A voler tracciare dei parallelismi con prodotti recenti, salta subito all’occhio come il formato coincida con quello portato sulle scene da due prodotti recentissimi come I Think You Should Leave e Love Death & Robots entrambi prodotti da Netflix, a conferma di come il mercato sia perfettamente consapevole del calo delle capacità di attenzione dei propri spettatori. A livello contenutistico, nonostante non si possa negare una certa singolarità del progetto, si può azzardare un accostamento con Horace and Pete di Louis C.K., web series con cui condivide l’impostazione teatrale e la limitazione dello spazio scenico.
State of The Union si rivela quindi un esperimento interessante, riuscito per tre quarti, dove a non scavallare il muro è proprio la scrittura di Hornby, sulla quale i due bravissimi interpreti non sempre riescono a mettere una pezza. La durata così limitata degli episodi rende pressoché impossibile annoiarsi e l’impressione è che l’autore di High Fidelity si sia un po’ seduto su questa consapevolezza, dando la vita a due protagonisti scialbi e non particolarmente interessanti. Una coppia normale che si produce in dialoghi brillanti. Sono infatti le parole e le loro combinazioni a costituire il quid più piacevole dello show di Sundance. Nei dieci minuti che precedono la loro seduta Tom e Louise affrontano le difficoltà del loro matrimonio con uno stile effervescente, un lessico ricercato ed una spiccata propensione per l’analogia. Il voto sulla Brexit può diventare una metafora delle differenze che si sono inserite tra di loro e la loro vita sessuale viene paragonata a “Usain Bolt with a groin injury”.
La possibilità di mettere in scena i due protagonisti senza interferenze esterne, senza mai vedere la terapista, a distanza di una settimana dall’episodio precedente – settimana di cui non sappiamo nulla se non quello che raccontano i personaggi stessi – permette allo spettatore di immergersi in un gioco di indovinelli e supposizioni, cercando di intuire dal linguaggio del corpo, dalle espressioni e dagli atteggiamenti gli eventi intercorsi nei giorni off-screen. “Si saranno riavvicinati? Avranno discusso nuovamente?” dando vita ad una sorta di “Trova le Differenze” televisivo.

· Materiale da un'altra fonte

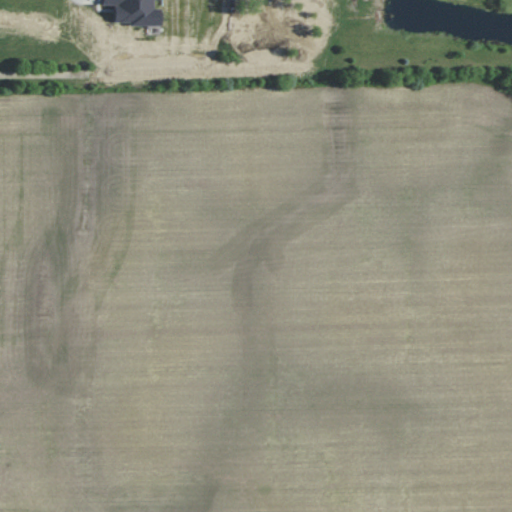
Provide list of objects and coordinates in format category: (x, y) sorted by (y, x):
building: (134, 12)
road: (133, 70)
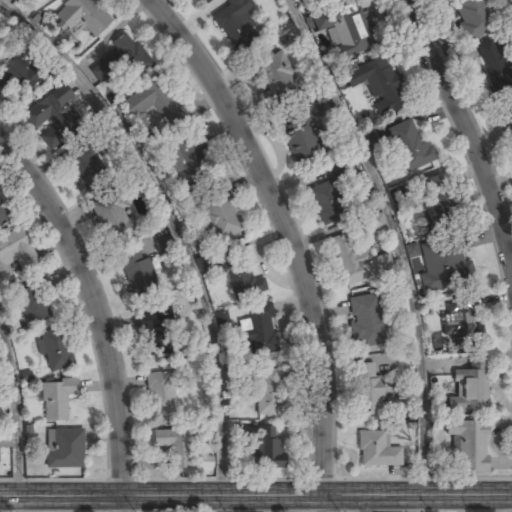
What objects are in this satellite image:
building: (13, 0)
building: (202, 0)
building: (215, 5)
building: (83, 14)
building: (477, 16)
building: (81, 17)
building: (473, 18)
building: (237, 25)
building: (347, 26)
building: (347, 26)
building: (234, 28)
building: (130, 55)
building: (122, 58)
building: (494, 68)
building: (19, 75)
building: (275, 76)
building: (277, 76)
building: (17, 78)
building: (377, 84)
building: (379, 84)
building: (154, 100)
building: (152, 102)
building: (48, 107)
building: (53, 116)
building: (510, 123)
road: (467, 131)
building: (299, 141)
building: (409, 146)
building: (409, 148)
building: (185, 157)
building: (181, 160)
building: (86, 168)
building: (84, 173)
building: (436, 196)
building: (328, 201)
building: (327, 204)
building: (4, 213)
building: (219, 213)
building: (3, 214)
building: (114, 217)
building: (221, 218)
building: (112, 219)
road: (171, 222)
building: (372, 222)
building: (373, 223)
road: (297, 235)
road: (396, 237)
building: (16, 250)
building: (15, 254)
building: (357, 260)
building: (356, 262)
building: (442, 262)
building: (454, 265)
building: (136, 271)
building: (139, 273)
building: (239, 277)
building: (240, 278)
building: (34, 300)
building: (34, 303)
road: (98, 312)
building: (366, 320)
building: (367, 320)
building: (462, 323)
building: (158, 327)
building: (463, 327)
building: (259, 328)
building: (259, 329)
building: (156, 332)
building: (55, 347)
building: (55, 351)
building: (471, 386)
building: (164, 388)
building: (368, 388)
building: (469, 389)
building: (265, 390)
building: (268, 392)
building: (375, 392)
building: (161, 393)
building: (58, 397)
building: (57, 399)
road: (15, 410)
building: (5, 439)
building: (470, 443)
building: (175, 445)
building: (266, 445)
building: (469, 445)
building: (175, 446)
building: (65, 447)
building: (64, 448)
building: (268, 448)
building: (378, 449)
building: (376, 450)
road: (256, 496)
road: (19, 504)
road: (222, 504)
road: (428, 504)
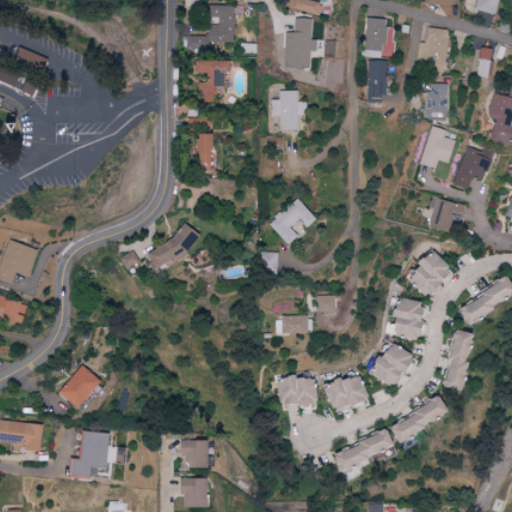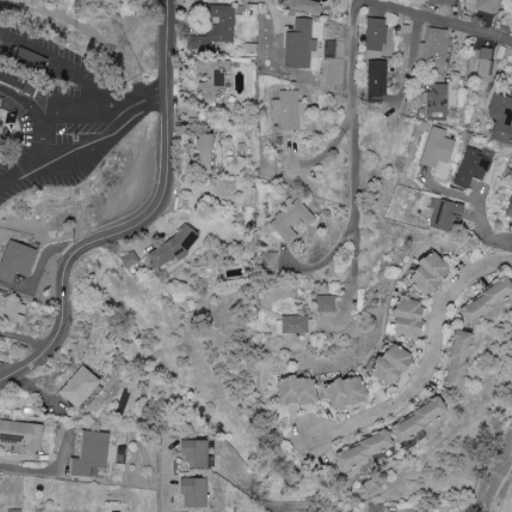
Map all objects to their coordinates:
building: (443, 4)
road: (272, 6)
building: (302, 6)
building: (485, 6)
road: (438, 19)
building: (248, 24)
building: (216, 30)
road: (18, 37)
building: (374, 38)
building: (297, 45)
building: (434, 49)
road: (409, 59)
building: (28, 61)
building: (483, 63)
building: (7, 76)
building: (210, 79)
building: (375, 82)
building: (27, 90)
road: (147, 98)
building: (287, 110)
building: (501, 119)
building: (5, 130)
road: (353, 140)
road: (41, 148)
building: (436, 148)
building: (199, 149)
building: (472, 168)
road: (21, 175)
building: (248, 203)
road: (476, 204)
building: (509, 210)
building: (443, 215)
building: (291, 221)
road: (145, 226)
building: (168, 249)
building: (15, 261)
building: (128, 261)
building: (269, 262)
road: (352, 263)
building: (427, 273)
building: (326, 304)
building: (9, 307)
building: (405, 320)
building: (292, 325)
building: (452, 360)
road: (428, 361)
building: (386, 365)
building: (76, 387)
building: (294, 391)
building: (341, 393)
building: (19, 434)
building: (357, 450)
building: (192, 453)
building: (87, 454)
road: (32, 470)
road: (165, 480)
building: (191, 492)
building: (375, 507)
building: (13, 511)
road: (412, 511)
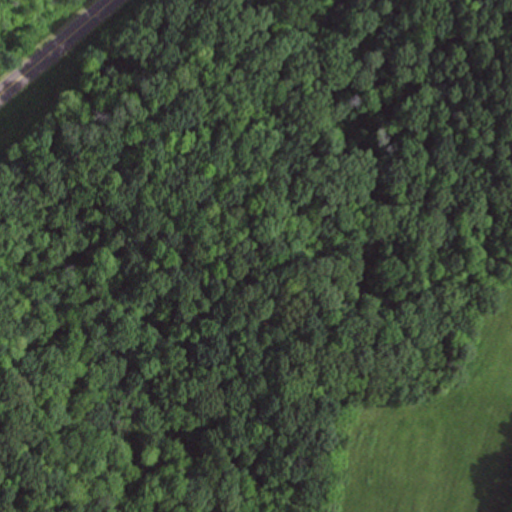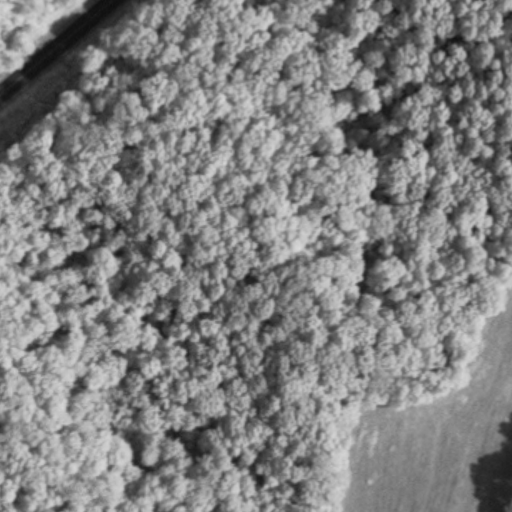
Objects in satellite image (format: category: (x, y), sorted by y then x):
road: (50, 40)
crop: (439, 437)
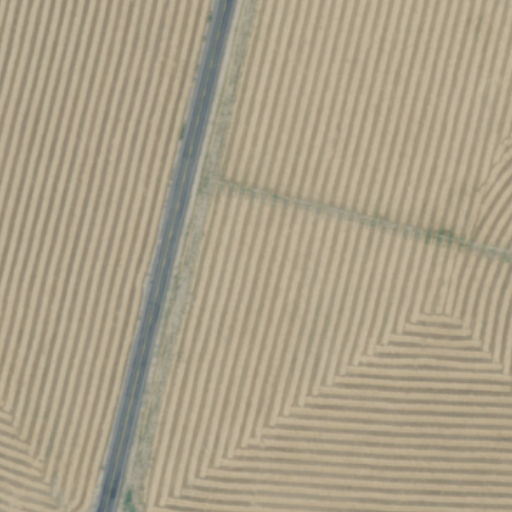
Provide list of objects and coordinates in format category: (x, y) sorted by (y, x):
crop: (76, 219)
road: (160, 255)
crop: (342, 270)
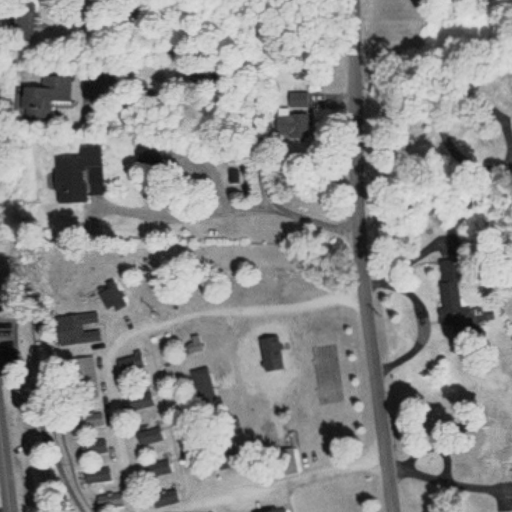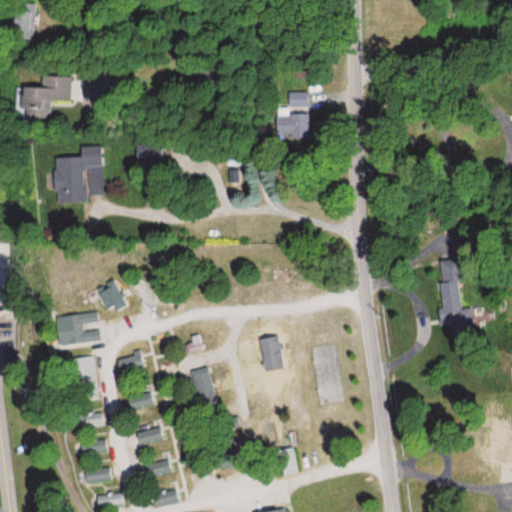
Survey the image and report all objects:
building: (22, 19)
building: (40, 94)
building: (294, 116)
building: (80, 172)
road: (317, 174)
road: (240, 204)
road: (369, 256)
building: (107, 299)
building: (451, 302)
building: (81, 376)
building: (140, 399)
road: (114, 418)
building: (89, 421)
building: (148, 437)
building: (488, 439)
road: (10, 447)
building: (92, 447)
building: (282, 462)
building: (160, 468)
building: (97, 475)
building: (108, 500)
building: (162, 501)
building: (279, 511)
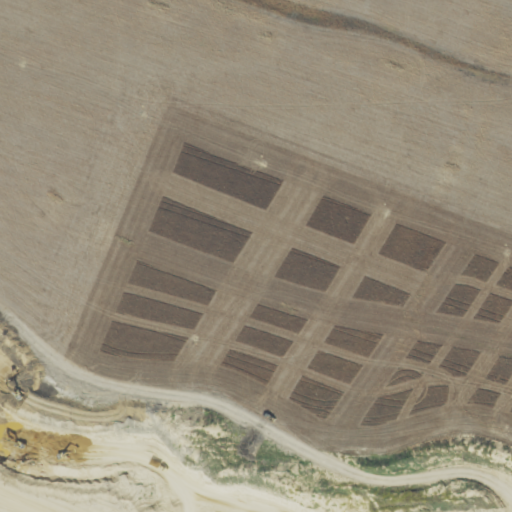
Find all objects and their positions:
road: (208, 509)
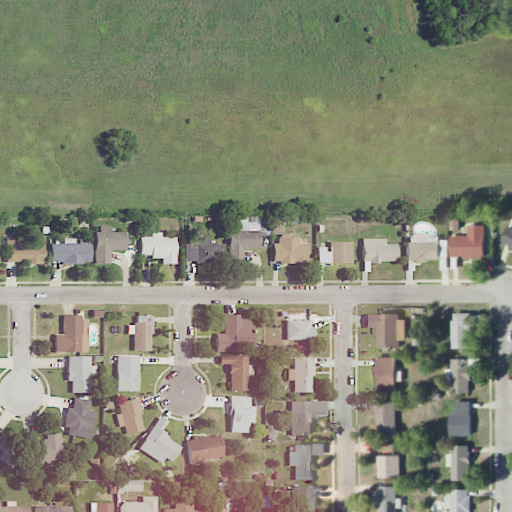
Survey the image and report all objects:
building: (242, 235)
building: (508, 237)
building: (107, 243)
building: (472, 243)
building: (157, 247)
building: (24, 249)
building: (422, 249)
building: (202, 250)
building: (289, 250)
building: (377, 250)
building: (69, 252)
building: (334, 252)
road: (253, 294)
building: (298, 329)
building: (388, 329)
building: (460, 331)
building: (140, 333)
building: (235, 334)
building: (72, 335)
road: (185, 343)
road: (24, 345)
building: (236, 371)
building: (79, 373)
building: (126, 373)
building: (386, 374)
building: (301, 375)
building: (460, 376)
road: (506, 402)
road: (347, 403)
building: (240, 414)
building: (129, 416)
building: (304, 416)
building: (385, 417)
building: (79, 419)
building: (460, 420)
building: (159, 443)
building: (386, 447)
building: (204, 448)
building: (45, 451)
building: (8, 452)
building: (304, 459)
building: (459, 463)
building: (388, 467)
road: (509, 490)
building: (301, 499)
building: (387, 499)
building: (458, 500)
building: (139, 505)
building: (13, 507)
building: (100, 507)
building: (181, 508)
building: (52, 509)
building: (214, 510)
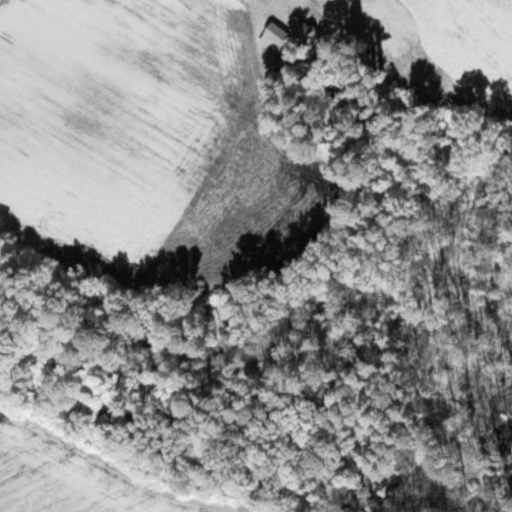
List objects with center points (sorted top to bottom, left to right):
building: (274, 38)
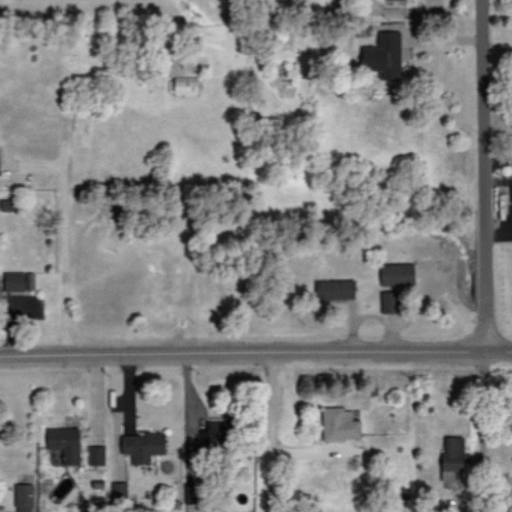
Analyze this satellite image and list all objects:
building: (385, 55)
building: (186, 84)
road: (481, 177)
building: (511, 192)
road: (64, 242)
building: (398, 273)
building: (19, 281)
building: (336, 289)
building: (0, 291)
building: (391, 301)
road: (255, 353)
building: (341, 424)
road: (275, 432)
building: (218, 434)
building: (66, 443)
building: (143, 446)
building: (97, 454)
building: (453, 458)
building: (120, 491)
building: (192, 492)
building: (24, 497)
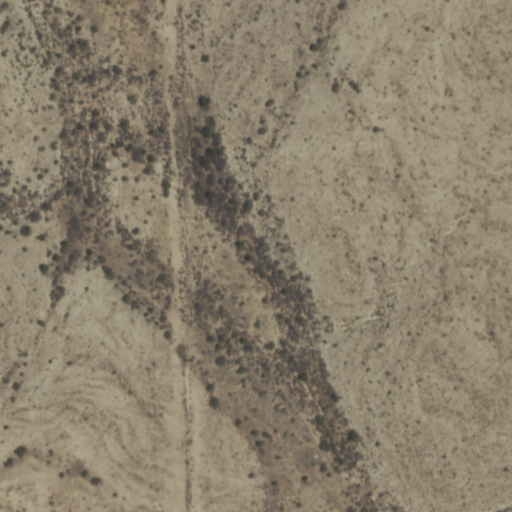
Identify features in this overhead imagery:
park: (339, 254)
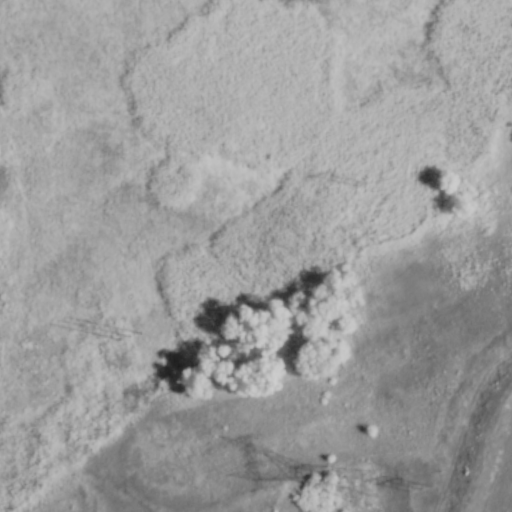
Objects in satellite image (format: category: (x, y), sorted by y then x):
power tower: (379, 183)
power tower: (141, 328)
power tower: (368, 480)
power tower: (440, 484)
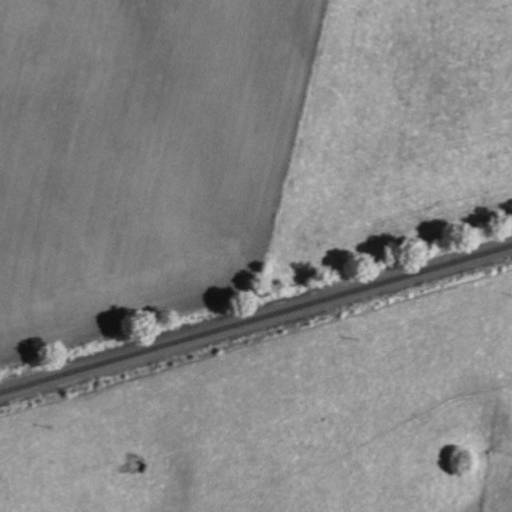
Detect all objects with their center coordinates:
railway: (256, 314)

Volendo dare una valutazione complessiva a State of The Union possiamo dire che lo show di Sundance si offre ad una duplice chiave di lettura. A leggerlo come un prodotto televisivo senza radici ed autoconclusivo è un esperimento fecondo, aperto ad una possibile prosecuzione antologica, in cui spiccano le personalità della scrittura, degli eccellenti interpreti e del linguaggio visivo, con Frears che riesce a dare vivacità alla regia nonostante le limitazioni spaziali. Si può invece inserirlo in una prospettiva più ampia, all’interno della produzione complessiva di Hornby, da sempre bravissimo a raccontare uomini con la Sindrome di Peter Pan ma che con State of The Union aggiunge un altro tassello al proprio skillset. Per una volta il personaggio di Louise non è funzionale a quello del marito ma ha un’identità propria e ben definita, sancendo la maturazione dello scrittore e della sua capacità di raccontare la vita adulta. La sua prospettiva sul matrimonio, inoltre, è abbastanza originale da intrattenere lo spettatore senza annoiarlo ma sufficientemente realistica e condivisibile da coinvolgerlo direttamente. Poco importa che la conclusione – il matrimonio è un lavoro complesso, la cui riuscita va rinnovata giorno dopo giorno – sia un cliché, i dieci episodi di State of The Union sono piacevoli e, se non propriamente divertenti, sorridenti e valevoli le scarse due ore necessarie alla visione.